*Brief*: Search the records for the string "lines", then copy each line that has it.

*Data records*:
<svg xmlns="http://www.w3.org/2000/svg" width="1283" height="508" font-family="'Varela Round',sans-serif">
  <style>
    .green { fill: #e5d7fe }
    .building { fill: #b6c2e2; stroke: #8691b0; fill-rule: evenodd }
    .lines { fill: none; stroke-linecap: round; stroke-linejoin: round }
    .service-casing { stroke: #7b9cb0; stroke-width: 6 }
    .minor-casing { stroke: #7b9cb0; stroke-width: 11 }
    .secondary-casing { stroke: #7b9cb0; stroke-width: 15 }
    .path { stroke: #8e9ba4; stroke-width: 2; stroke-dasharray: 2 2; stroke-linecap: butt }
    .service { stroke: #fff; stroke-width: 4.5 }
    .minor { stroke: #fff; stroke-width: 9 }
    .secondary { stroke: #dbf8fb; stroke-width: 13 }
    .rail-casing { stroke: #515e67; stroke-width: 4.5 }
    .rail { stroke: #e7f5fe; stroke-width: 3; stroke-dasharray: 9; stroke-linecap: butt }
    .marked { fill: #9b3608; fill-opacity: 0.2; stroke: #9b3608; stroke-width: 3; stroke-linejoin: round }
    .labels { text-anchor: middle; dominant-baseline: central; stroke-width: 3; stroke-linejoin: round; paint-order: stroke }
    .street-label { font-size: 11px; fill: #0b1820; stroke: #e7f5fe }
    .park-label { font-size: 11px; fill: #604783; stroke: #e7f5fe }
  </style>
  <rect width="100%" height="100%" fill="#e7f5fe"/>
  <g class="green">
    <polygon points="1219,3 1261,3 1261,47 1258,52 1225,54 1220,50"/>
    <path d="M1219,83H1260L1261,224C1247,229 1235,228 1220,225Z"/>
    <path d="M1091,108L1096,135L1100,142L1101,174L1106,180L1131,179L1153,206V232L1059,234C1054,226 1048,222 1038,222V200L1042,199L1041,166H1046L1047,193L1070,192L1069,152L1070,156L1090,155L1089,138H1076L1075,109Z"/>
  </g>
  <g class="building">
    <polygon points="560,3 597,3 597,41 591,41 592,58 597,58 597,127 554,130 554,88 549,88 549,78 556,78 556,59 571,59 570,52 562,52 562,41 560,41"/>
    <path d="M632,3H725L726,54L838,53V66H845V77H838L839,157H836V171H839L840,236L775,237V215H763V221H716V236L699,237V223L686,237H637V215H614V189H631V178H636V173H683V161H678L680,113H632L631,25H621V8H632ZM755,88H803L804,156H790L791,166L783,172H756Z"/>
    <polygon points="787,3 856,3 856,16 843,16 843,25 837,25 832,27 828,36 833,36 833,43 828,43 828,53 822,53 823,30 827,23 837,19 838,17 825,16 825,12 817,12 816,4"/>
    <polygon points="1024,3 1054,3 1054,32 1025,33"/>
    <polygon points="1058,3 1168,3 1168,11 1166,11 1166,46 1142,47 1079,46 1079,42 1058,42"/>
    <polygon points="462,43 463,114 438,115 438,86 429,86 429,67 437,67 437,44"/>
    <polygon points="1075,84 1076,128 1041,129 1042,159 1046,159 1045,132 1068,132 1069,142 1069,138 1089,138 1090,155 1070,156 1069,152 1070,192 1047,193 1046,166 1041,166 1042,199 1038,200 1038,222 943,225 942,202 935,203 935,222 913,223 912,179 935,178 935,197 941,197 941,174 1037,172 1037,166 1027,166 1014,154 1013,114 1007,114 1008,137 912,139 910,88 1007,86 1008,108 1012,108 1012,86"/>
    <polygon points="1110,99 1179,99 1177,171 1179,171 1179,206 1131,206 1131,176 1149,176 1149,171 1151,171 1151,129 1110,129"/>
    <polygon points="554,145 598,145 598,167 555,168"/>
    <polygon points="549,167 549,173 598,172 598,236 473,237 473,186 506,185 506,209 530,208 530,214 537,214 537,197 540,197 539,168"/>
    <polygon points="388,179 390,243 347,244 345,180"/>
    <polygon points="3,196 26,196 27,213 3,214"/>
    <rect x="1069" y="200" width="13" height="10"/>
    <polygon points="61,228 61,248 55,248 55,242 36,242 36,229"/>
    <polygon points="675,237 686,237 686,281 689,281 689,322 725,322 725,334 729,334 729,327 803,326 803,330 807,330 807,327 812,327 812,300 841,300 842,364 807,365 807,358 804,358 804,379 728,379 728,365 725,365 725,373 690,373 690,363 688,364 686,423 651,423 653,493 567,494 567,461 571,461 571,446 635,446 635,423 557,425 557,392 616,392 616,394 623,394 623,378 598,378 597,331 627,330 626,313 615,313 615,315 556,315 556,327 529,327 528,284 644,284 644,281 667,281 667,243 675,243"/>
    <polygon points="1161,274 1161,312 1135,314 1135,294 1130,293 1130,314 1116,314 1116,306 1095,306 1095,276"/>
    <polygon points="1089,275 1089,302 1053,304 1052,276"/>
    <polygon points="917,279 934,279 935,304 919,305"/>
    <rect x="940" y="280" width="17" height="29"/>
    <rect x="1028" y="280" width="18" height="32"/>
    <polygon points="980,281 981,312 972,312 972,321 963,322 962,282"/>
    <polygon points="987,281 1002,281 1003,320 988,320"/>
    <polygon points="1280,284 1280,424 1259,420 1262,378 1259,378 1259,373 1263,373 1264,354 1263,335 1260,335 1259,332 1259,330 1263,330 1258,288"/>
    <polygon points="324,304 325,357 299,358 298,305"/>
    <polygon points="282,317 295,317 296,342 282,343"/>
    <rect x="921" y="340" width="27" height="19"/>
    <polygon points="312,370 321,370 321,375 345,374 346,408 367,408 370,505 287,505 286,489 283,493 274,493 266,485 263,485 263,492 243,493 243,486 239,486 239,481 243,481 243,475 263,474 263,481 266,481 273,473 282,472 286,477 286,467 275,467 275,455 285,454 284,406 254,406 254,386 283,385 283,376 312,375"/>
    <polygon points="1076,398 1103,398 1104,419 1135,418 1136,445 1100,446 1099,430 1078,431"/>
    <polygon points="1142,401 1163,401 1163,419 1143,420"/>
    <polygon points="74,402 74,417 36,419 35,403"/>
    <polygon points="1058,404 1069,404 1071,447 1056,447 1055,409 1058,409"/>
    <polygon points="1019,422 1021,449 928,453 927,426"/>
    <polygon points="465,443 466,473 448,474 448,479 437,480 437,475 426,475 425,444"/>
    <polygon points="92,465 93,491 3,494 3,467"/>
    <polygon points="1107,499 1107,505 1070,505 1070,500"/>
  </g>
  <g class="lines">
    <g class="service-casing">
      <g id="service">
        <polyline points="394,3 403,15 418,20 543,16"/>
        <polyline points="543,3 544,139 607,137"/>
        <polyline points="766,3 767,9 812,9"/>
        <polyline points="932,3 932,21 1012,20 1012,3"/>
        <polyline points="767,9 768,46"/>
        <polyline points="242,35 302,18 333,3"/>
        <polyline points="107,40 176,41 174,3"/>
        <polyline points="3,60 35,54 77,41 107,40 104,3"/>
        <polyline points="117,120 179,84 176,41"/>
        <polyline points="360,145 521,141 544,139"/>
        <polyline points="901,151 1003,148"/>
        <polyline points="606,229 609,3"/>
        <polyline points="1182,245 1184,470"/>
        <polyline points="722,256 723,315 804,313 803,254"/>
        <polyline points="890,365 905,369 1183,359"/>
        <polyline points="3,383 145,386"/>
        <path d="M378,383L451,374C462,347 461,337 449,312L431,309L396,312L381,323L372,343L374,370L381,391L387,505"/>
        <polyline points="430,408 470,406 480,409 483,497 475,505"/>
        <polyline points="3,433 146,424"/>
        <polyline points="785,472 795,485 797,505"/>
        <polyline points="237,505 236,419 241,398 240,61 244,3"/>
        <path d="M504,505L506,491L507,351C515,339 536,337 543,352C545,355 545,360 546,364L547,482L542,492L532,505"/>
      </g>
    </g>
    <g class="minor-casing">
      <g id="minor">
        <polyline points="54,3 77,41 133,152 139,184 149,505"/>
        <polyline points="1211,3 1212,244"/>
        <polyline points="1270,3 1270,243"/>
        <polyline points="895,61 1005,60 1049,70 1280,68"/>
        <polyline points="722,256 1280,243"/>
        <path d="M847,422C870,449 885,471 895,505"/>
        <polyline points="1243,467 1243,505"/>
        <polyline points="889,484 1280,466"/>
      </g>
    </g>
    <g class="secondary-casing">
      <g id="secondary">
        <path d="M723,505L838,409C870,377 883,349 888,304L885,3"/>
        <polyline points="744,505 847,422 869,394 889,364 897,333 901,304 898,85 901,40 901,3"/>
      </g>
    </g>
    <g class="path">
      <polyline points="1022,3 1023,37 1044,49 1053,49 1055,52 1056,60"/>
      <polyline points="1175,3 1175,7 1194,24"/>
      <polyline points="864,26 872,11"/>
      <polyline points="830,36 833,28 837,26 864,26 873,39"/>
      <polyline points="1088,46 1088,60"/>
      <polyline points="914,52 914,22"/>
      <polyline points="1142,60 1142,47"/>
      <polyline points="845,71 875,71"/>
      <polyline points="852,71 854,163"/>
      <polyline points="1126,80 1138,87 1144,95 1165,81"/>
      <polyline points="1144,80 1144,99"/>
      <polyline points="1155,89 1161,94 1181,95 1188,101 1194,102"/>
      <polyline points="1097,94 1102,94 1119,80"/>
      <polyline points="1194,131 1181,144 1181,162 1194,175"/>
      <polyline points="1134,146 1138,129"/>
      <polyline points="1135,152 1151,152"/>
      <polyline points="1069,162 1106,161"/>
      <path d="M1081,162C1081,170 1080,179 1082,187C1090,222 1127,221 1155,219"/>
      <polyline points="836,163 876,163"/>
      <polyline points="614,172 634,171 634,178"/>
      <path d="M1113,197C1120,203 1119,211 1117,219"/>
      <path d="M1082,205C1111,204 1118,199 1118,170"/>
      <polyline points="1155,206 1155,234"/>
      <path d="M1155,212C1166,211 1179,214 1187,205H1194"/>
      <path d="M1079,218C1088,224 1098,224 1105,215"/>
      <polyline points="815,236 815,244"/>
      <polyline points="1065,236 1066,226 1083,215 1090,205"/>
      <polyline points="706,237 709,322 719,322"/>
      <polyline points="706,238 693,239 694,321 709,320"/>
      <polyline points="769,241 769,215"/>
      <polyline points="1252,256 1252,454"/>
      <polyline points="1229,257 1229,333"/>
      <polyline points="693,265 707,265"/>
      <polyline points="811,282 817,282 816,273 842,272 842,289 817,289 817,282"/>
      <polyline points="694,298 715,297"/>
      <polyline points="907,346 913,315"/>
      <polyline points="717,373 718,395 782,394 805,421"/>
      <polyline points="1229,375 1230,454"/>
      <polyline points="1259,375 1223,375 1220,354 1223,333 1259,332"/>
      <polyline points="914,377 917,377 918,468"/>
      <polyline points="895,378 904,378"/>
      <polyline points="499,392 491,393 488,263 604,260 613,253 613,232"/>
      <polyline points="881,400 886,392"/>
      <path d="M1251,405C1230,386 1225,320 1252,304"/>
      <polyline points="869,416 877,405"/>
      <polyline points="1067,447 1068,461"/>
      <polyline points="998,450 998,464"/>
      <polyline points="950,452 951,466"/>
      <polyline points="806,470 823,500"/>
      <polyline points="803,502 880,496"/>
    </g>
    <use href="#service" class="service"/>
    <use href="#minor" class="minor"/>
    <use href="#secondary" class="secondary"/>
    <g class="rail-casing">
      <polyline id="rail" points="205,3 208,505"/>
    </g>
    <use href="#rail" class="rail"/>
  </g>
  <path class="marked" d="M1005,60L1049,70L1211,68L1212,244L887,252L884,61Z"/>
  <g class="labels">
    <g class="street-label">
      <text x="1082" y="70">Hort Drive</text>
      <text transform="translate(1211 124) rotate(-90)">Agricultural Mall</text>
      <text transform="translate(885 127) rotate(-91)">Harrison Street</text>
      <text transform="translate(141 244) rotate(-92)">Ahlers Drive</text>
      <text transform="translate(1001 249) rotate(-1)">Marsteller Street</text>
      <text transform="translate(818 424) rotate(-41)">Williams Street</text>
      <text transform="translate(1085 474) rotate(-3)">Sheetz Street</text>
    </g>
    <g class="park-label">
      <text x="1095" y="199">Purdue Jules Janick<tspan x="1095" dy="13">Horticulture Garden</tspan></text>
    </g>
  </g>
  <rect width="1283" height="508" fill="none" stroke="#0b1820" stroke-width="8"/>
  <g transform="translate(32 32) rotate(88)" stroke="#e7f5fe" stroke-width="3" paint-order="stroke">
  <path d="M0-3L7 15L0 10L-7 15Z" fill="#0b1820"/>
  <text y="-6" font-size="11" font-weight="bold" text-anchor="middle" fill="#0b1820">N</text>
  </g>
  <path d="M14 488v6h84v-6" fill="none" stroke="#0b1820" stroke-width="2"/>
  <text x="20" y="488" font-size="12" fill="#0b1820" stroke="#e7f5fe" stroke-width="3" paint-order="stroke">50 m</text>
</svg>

*Answer to this task*:
    .lines { fill: none; stroke-linecap: round; stroke-linejoin: round }
  <g class="lines">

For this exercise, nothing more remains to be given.